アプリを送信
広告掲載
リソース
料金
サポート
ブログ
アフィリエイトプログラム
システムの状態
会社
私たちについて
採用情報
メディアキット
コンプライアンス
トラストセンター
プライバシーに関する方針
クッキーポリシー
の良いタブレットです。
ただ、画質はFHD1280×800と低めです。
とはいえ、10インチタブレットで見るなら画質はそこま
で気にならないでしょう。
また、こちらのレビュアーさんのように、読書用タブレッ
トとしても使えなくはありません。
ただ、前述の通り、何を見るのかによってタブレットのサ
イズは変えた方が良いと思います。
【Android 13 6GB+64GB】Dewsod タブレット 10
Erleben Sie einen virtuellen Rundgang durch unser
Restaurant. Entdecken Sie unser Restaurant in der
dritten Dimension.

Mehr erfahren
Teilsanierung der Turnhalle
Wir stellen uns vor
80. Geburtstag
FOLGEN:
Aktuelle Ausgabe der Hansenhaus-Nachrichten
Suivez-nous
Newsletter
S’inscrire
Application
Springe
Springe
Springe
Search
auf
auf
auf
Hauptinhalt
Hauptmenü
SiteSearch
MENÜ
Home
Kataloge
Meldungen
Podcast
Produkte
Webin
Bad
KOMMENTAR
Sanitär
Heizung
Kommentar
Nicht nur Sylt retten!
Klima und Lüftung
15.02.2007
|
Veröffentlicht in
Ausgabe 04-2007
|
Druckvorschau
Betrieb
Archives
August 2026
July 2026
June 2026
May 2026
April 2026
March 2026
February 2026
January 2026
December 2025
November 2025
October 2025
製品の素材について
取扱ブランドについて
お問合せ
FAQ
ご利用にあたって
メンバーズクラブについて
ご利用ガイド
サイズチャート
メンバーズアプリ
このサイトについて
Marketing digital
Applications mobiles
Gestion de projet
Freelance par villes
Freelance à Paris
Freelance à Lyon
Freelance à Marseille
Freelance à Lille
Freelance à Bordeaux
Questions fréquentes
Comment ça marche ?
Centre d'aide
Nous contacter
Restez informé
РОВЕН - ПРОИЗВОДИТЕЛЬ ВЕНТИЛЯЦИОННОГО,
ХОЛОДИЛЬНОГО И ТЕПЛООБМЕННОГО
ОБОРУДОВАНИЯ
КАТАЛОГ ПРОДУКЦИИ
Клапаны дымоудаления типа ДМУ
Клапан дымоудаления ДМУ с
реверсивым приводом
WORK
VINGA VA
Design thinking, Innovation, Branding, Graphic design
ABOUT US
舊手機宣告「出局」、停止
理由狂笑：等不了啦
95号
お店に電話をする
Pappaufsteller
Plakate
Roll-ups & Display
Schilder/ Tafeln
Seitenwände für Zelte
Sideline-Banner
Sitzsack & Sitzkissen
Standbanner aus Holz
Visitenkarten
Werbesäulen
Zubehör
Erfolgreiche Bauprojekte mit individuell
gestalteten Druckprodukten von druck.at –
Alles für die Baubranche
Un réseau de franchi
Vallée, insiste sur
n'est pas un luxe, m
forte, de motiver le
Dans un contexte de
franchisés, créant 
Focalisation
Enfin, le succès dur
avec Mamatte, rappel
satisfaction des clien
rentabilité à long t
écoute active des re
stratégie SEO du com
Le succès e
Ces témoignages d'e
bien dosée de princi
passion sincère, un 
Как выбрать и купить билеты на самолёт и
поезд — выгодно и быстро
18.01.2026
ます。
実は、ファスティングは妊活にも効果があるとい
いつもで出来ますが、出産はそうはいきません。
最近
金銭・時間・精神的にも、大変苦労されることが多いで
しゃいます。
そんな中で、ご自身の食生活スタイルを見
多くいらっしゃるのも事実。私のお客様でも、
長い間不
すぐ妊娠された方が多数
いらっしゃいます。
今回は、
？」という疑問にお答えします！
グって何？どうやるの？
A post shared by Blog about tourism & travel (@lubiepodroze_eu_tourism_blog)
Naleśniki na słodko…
————
= Request =
In the records, how many lines include the string "Freelance"? The answer is that number alone.

= Response area =
6